Walking the walk

I'm going to take a quick break from posting the 4th blog entry in my "Dealing with others" series to update you on another lesson I learned, just this past week.

Things with Deirdre, my book, and life in general have been going quite well for the past few months. Yes, I had that bout of poison ivy, and yes, I experienced some joint pain after one too many days of traveling, but I bounced back very quickly and learned that the day after I travel, I need to take it easy. There's just no other way to do it. If I'm going to travel, I have to remember that I still have lupus, so I still have to take extra precautions to stay well - even if I'm healthy 99% of the time.

That said, I think I got a little cocky recently. Over the past two weeks, I've been shaving off a few minutes here and there from my afternoon nap. My nap normally runs about an hour and a half. As of late, 45 minutes was about my norm. With my babysitter here every weekday afternoon, I have plenty of time to get in those necessary respites, and yet I wasn't taking the opportunity to do so. Instead, I was running errands, catching up on book emails, and tending to personal matters. I was even running around to get gifts and groceries instead of ordering them online like I used to. I'd convinced myself that I was feeling so good, I could afford to spend the extra time to get a few things done on my to-do list.
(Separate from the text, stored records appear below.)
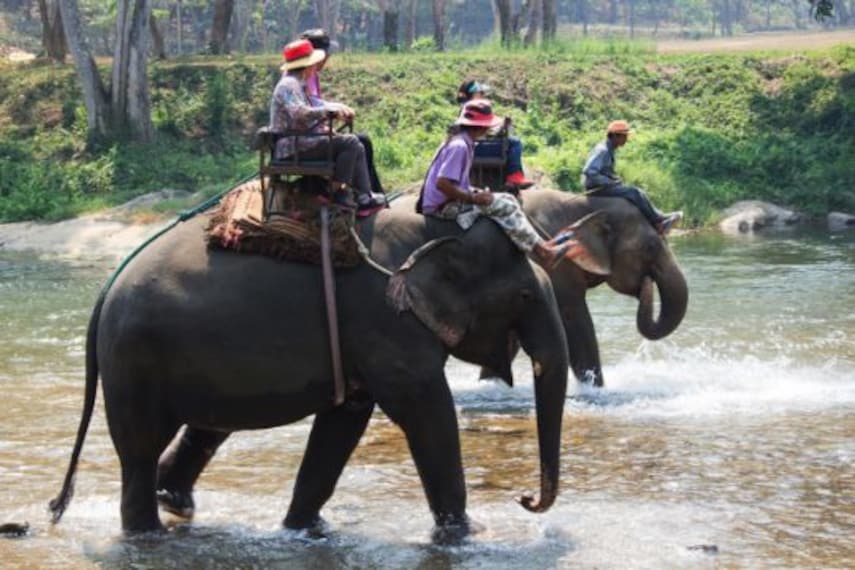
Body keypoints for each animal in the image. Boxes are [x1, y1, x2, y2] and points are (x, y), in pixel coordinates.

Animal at [49, 185, 610, 541]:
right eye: (524, 296)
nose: (525, 500)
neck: (429, 228)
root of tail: (105, 294)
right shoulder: (384, 320)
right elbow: (425, 410)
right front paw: (470, 534)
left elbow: (345, 419)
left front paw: (306, 530)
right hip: (135, 362)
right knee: (139, 448)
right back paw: (148, 533)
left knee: (205, 428)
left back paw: (176, 505)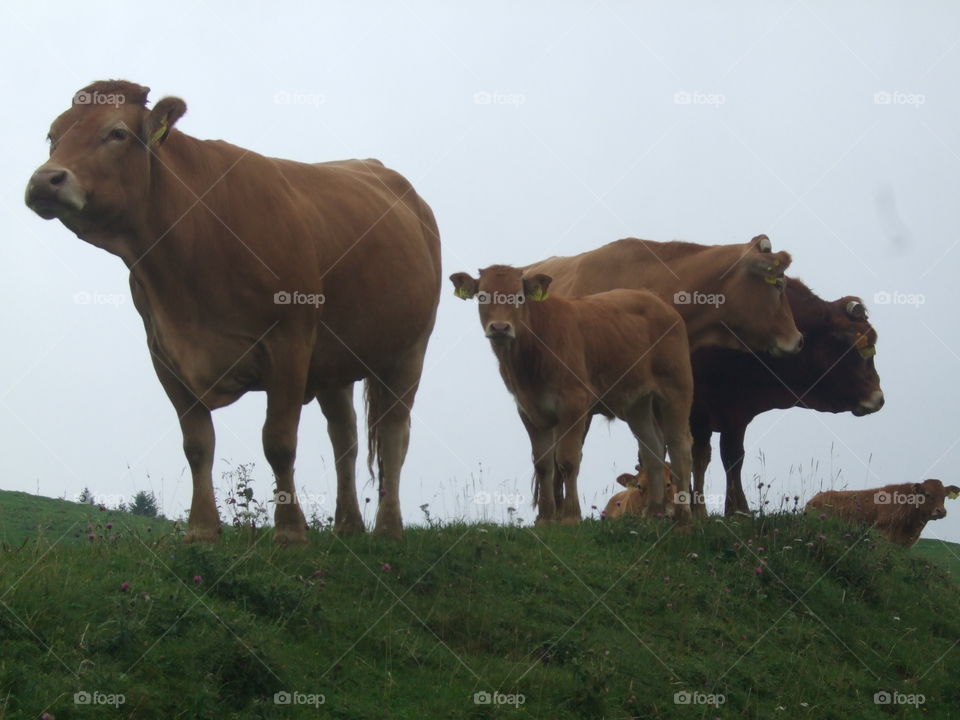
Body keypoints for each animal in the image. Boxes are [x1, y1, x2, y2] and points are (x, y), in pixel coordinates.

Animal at [25, 80, 441, 542]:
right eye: (53, 136)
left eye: (116, 133)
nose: (45, 179)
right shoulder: (164, 353)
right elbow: (197, 444)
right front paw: (202, 530)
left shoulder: (290, 340)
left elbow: (279, 442)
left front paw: (289, 532)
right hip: (335, 363)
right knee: (344, 436)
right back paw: (347, 526)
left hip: (409, 351)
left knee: (393, 434)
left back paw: (388, 529)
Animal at [450, 265, 693, 524]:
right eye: (482, 296)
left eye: (518, 297)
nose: (499, 327)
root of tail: (657, 301)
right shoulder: (528, 409)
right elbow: (543, 464)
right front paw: (545, 519)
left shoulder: (573, 404)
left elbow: (567, 461)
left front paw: (570, 516)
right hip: (636, 403)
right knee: (652, 448)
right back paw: (654, 513)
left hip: (677, 389)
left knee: (679, 446)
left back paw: (683, 516)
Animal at [690, 281, 883, 516]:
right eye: (861, 348)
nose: (879, 398)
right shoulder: (697, 406)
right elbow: (698, 457)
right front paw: (697, 511)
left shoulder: (735, 410)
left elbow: (733, 458)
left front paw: (739, 511)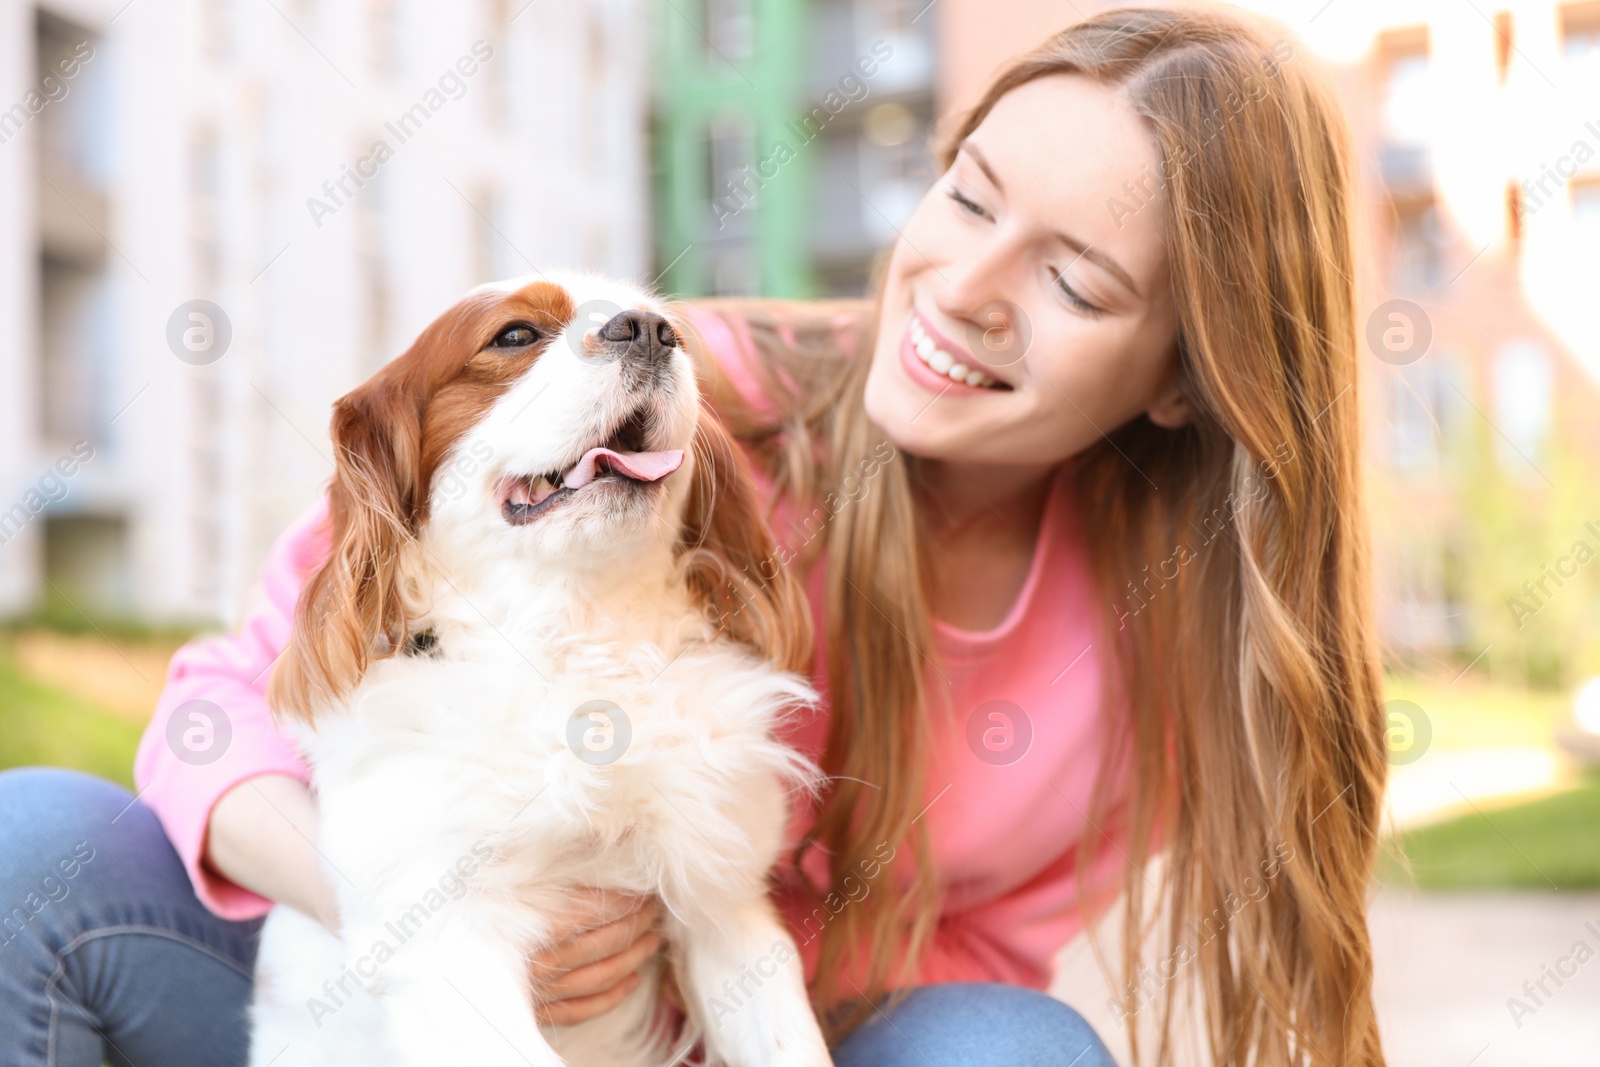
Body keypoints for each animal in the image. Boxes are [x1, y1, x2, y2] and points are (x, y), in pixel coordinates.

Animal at [249, 273, 838, 1067]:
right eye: (515, 335)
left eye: (675, 328)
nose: (649, 329)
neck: (574, 642)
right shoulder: (446, 942)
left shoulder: (726, 908)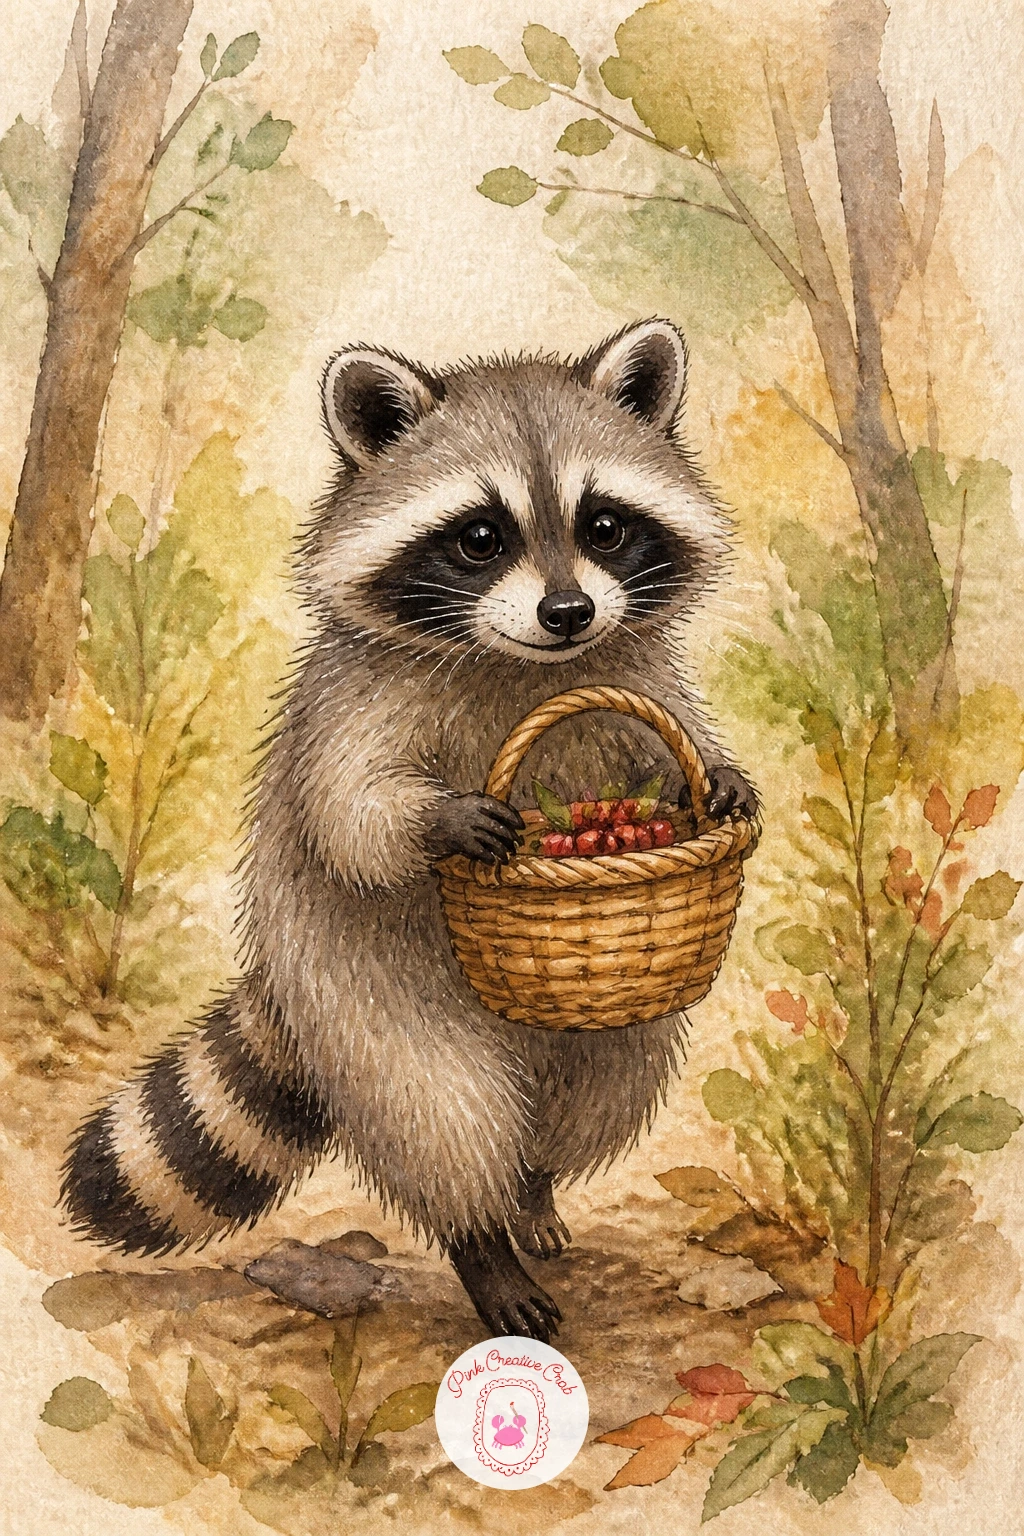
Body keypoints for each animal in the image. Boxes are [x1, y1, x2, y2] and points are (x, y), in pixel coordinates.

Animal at [63, 319, 756, 1342]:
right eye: (479, 538)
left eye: (604, 526)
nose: (568, 612)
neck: (520, 663)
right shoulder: (354, 701)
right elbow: (351, 814)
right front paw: (439, 818)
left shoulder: (637, 672)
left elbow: (666, 751)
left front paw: (715, 776)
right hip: (356, 991)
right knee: (442, 1114)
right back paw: (481, 1241)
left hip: (601, 1029)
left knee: (599, 1089)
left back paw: (533, 1190)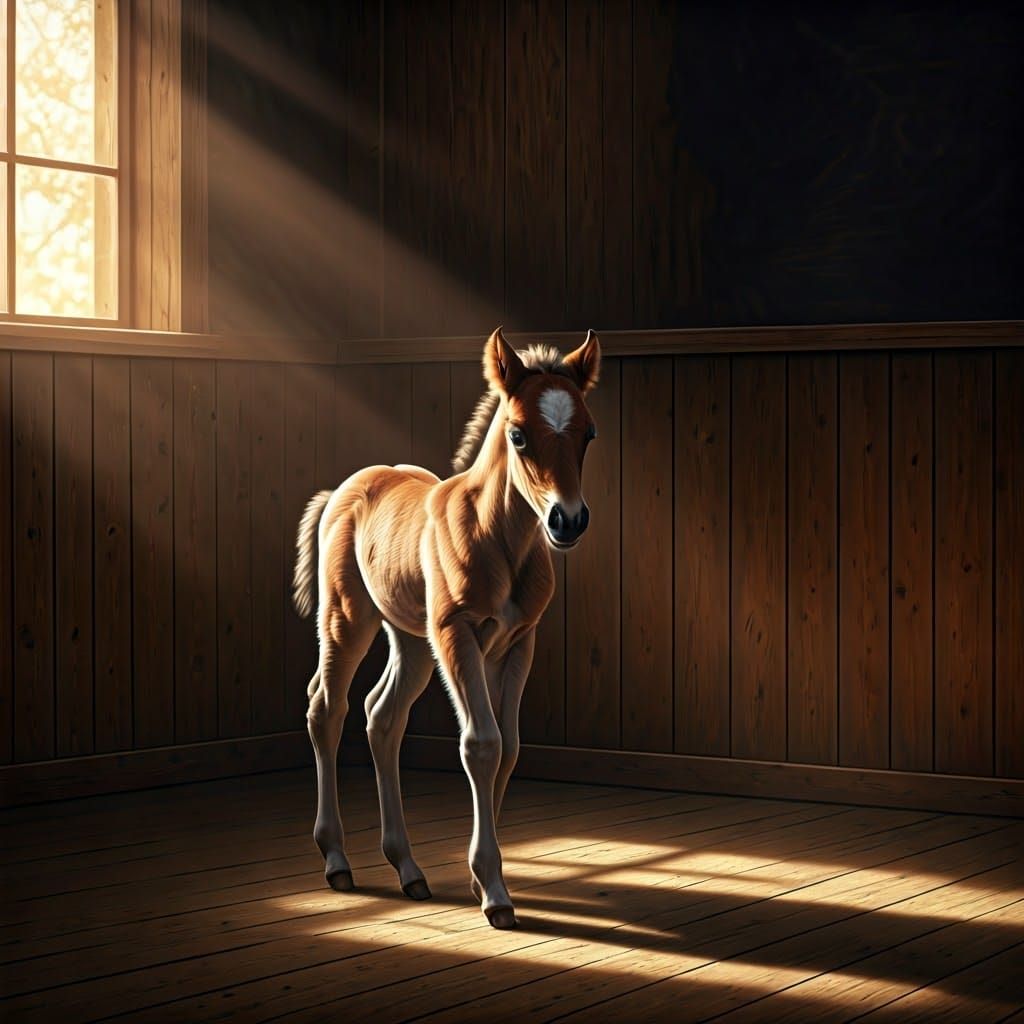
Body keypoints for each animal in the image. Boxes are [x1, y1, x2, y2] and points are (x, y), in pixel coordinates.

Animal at [291, 326, 601, 929]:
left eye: (589, 432)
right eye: (519, 435)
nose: (568, 521)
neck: (499, 538)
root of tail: (342, 489)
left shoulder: (518, 643)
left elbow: (509, 746)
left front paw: (484, 879)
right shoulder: (458, 634)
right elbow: (480, 743)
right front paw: (495, 894)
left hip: (412, 640)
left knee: (382, 716)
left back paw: (408, 869)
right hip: (349, 618)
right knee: (327, 707)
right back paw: (337, 860)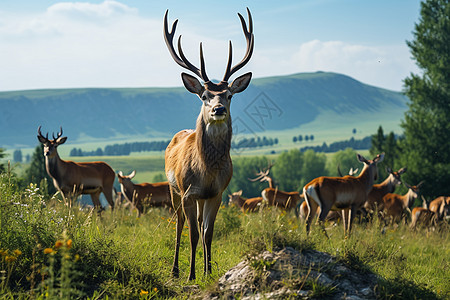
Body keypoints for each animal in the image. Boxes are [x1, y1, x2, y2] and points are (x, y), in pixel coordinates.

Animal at [163, 8, 255, 282]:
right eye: (204, 96)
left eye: (229, 95)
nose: (218, 109)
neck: (206, 171)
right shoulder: (188, 192)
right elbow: (193, 234)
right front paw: (192, 275)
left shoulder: (217, 193)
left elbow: (208, 234)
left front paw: (209, 272)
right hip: (173, 190)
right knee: (179, 225)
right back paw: (175, 270)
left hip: (200, 198)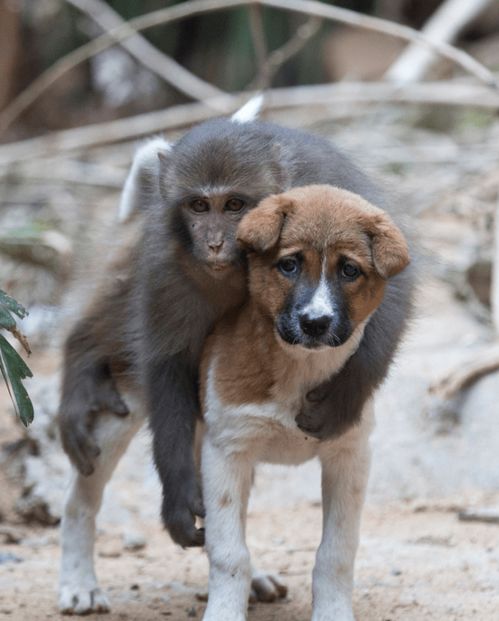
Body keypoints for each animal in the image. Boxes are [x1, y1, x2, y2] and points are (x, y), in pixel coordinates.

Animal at [58, 111, 414, 552]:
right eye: (198, 205)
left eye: (234, 205)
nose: (213, 243)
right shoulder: (167, 257)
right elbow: (168, 362)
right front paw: (178, 494)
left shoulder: (333, 196)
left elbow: (394, 285)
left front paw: (343, 397)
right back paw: (82, 358)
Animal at [199, 184, 410, 620]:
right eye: (290, 265)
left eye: (349, 271)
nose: (315, 322)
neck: (301, 366)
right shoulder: (226, 450)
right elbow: (228, 552)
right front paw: (224, 612)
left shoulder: (349, 455)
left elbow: (337, 552)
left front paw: (333, 612)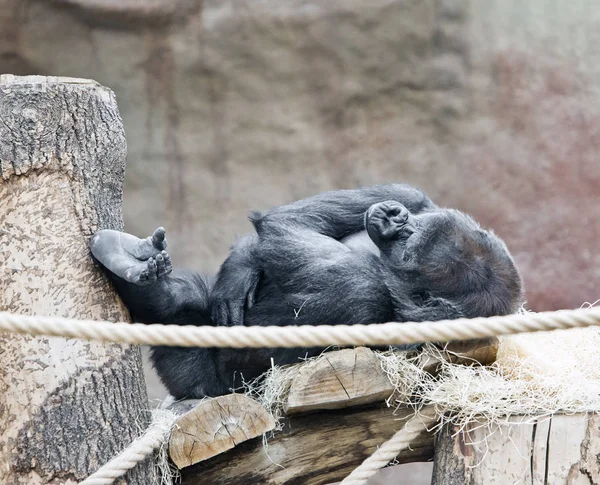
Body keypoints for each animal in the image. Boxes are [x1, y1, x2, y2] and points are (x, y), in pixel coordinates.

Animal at [90, 183, 524, 398]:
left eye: (408, 247)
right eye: (411, 229)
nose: (397, 222)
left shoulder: (366, 293)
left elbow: (284, 228)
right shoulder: (428, 205)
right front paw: (239, 271)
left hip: (196, 384)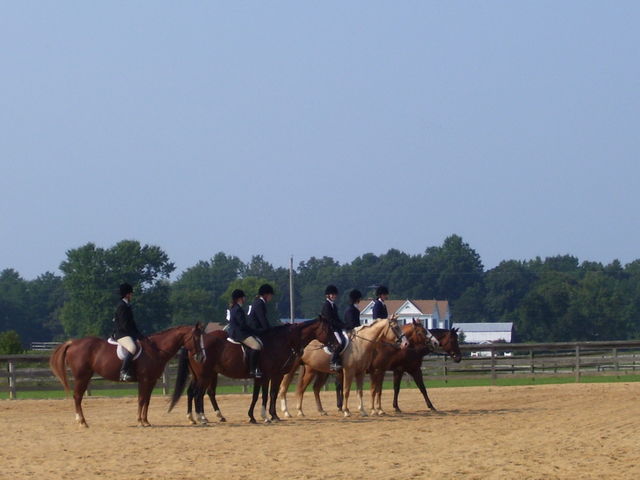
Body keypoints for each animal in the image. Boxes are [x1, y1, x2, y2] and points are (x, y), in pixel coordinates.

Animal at [50, 324, 202, 430]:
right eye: (195, 338)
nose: (200, 357)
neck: (156, 349)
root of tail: (73, 343)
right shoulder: (144, 380)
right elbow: (141, 400)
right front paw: (140, 421)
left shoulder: (151, 381)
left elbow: (147, 401)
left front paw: (146, 421)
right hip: (82, 376)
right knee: (77, 397)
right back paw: (82, 422)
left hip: (85, 377)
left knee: (78, 396)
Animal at [170, 318, 336, 424]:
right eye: (328, 329)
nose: (335, 345)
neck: (279, 341)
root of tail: (192, 345)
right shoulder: (270, 375)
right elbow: (266, 395)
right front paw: (266, 416)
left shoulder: (266, 376)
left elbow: (261, 395)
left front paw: (261, 416)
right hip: (205, 375)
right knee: (199, 394)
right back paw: (202, 418)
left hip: (200, 375)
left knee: (195, 392)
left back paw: (195, 417)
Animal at [278, 316, 408, 418]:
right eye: (395, 327)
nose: (406, 343)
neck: (361, 344)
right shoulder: (350, 371)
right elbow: (346, 391)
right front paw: (346, 411)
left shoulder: (360, 372)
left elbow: (360, 391)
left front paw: (362, 411)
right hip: (296, 370)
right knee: (288, 388)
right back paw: (290, 412)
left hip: (318, 371)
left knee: (311, 388)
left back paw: (316, 411)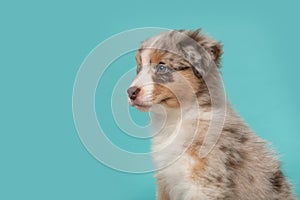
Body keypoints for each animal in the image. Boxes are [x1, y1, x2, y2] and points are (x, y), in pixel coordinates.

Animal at [126, 29, 296, 200]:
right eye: (139, 68)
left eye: (162, 67)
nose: (130, 92)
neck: (177, 119)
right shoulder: (165, 183)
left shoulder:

In addition, I had started taking advantage of Deirdre's long (make that very long) morning nap from 8am - 11am to shower, exercise and then work on my book, blog, email, etc. rather than get in a few extra winks. Why should I miss an hour or two of rest when I could actually tackle a list of errands or an inbox full of messages to which I needed to reply? Cue the resurrection of my old bad habits. This is when my stubborn nature kicks in, when I decide I'm not going to let the disease dictate what I can or cannot accomplish, and where my tendency to downplay the limitations of my disease resurrects itself. But who am I kidding? Of course skimping out on rest takes a toll on my body! I've spent almost 4 years coming to the realization that a nap mid-day and the maximum amount of sleep at night will keep me healthy. I can't just undo the facts because I suddenly feel like being more productive.

Unfortunately, my body didn't just give a little nudge to say slow down (it probably did, but I was moving too fast to hear it), it gave me a big wallop of a reminder - this time in the form of another bout of mastitis, an infection from breast-feeding. Ugh!! Another nemesis! And my fifth round of it! My fever was up to 101.6, I felt fluish, experienced nausea, had a headache, the chills, and was achy all over. Oh yeah...and I was in severe pain when I tried to nurse poor Miss Deirdre. The physical signs were all there - so I called my doctor and thankfully got in to get a prescription for an antibiotic the same day. Today, I'm feeling much better, but I'm so bummed I let fatigue and stress get in the way of my health...again. Note: an infection like this is technically caused by a plugged duct, but it's been found that in a survey of breastfeeding women, it was reported that fatigue and stress were the two most frequent factors preceding their mastitis, and one of the known causes of a bout of mastitis is when your resistance to infection is lowered. Oops. That's me all over the place.

But the good news is that I think I've learned my lesson. When my dad heard about my recent weeks of nap-skipping, and he shared with me the following:

Don't let knowledge of the path take the place for actually walking it.

Hmmm. And the phrase, "Path to Wellness" is sprinkled all over my book. Guess I better start walking the walk.